Cross-domain Identity Management¶
Purpose¶
For a large enterprise using Sequel’s applications and an external identity provider (Idp), managing authentication (AuthN) and authorization (AuthZ) directly from the IdP instead of through the Sequel Security Services (Sequel's Security) application would reduce a lot of extra maintenance work. This functionality is based in two features:
- User synchronization from the IdP to Sequel's Security.
- User's membership synchronization, translating from IdP groups to memberships in Sequel's Security.
This integration will reduce the maintenance cost of user management at Sequel's Security to some initial configurations:
- Roles, specifying the granular permission for this role.
- Groups.
- Membership set, linked to an IdP group. In other words, define the mapping functions for translating from an IdP group to a set of memberships (pair of roles -permissions- and groups). Considering different level of complexity as: an IdP group could represent a Sequel's membership, role or group concepts.
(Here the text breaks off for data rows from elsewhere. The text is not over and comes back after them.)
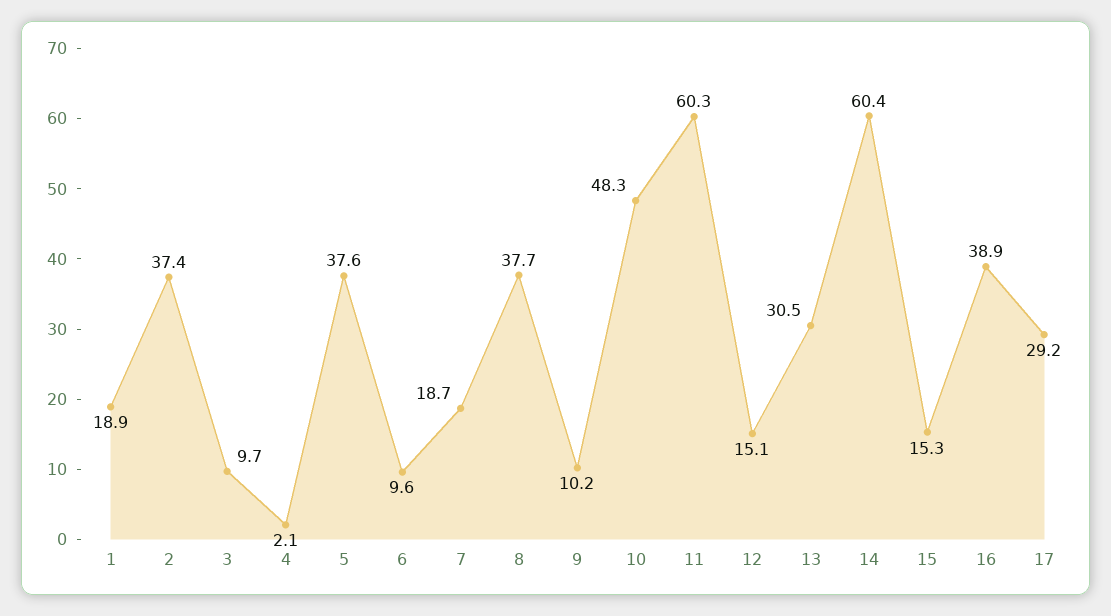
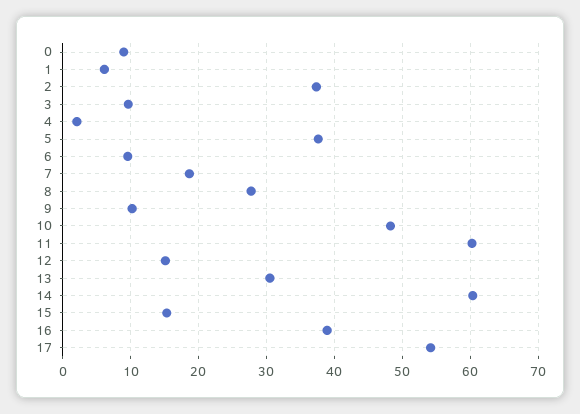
  {
-   "1": 18.9,
+   "1": 6,
    "2": 37.4,
    "3": 9.7,
    "4": 2.1,
    "5": 37.6,
    "6": 9.6,
    "7": 18.7,
-   "8": 37.7,
+   "8": 28,
    "9": 10.2,
    "10": 48.3,
    "11": 60.3,
    "12": 15.1,
    "13": 30.5,
    "14": 60.4,
    "15": 15.3,
    "16": 38.9,
-   "17": 29.2
+   "17": 54,
+   "0": 9
  }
Once the above manual configuration tasks are done, the daily maintenance of users will not require further manual actions at Sequel’s Security Services for:
- Creation of new users
- Update changes on basic user information: first and last name and email
- Changes on user groups (member of).
Manual configuration will be required if a new AD group needs to be used in Sequel’s application(s) or if memberships associated to an AD group need to be changed.
Integrations¶
Current version of Sequel SEcurity Services can integrate with other IdP for syncing users and groups using:
User Information Store and Cache¶
Critically, when used as a proxy/middleware Sequel Security Service does not store user credentials (eg username, password), nor does it have knowledge of these sensitive credentials – the responsibility of identifying a user lies with the identity provider (eg Microsoft Azure). At no point are these sensitive credentials communicated, processed or stored by the Sequel Security Service. The Sequel Security Service is responsible for storing non-sensitive user information, within its User Information Store and Cache, and providing this user information to other products within the Sequel suite.
The Sequel Security Service is responsible for managing user’s and their permissions within Sequel products, and providing (limited) information on users to Sequel products, principally a user’s name, email address and their permissions/roles for each Sequel Product, which when connected to and IdP are defined as groups usually on the IdP (eg. At Azure Active Directory is defined by membership of Azure Active Directory groups). This information is stored within the Sequel Security Service (and Sequel products) and updated from data sourced from client’s IdP. This store acts as a cache and avoids repeated, relatively slow requests to the identity provider (AAD).
The Sequel Security Service both stores this user information within its own data store/cache and distributes the information to downstream Sequel product instances to update their own stores, to improve product instance performance and isolate product instances’ workloads.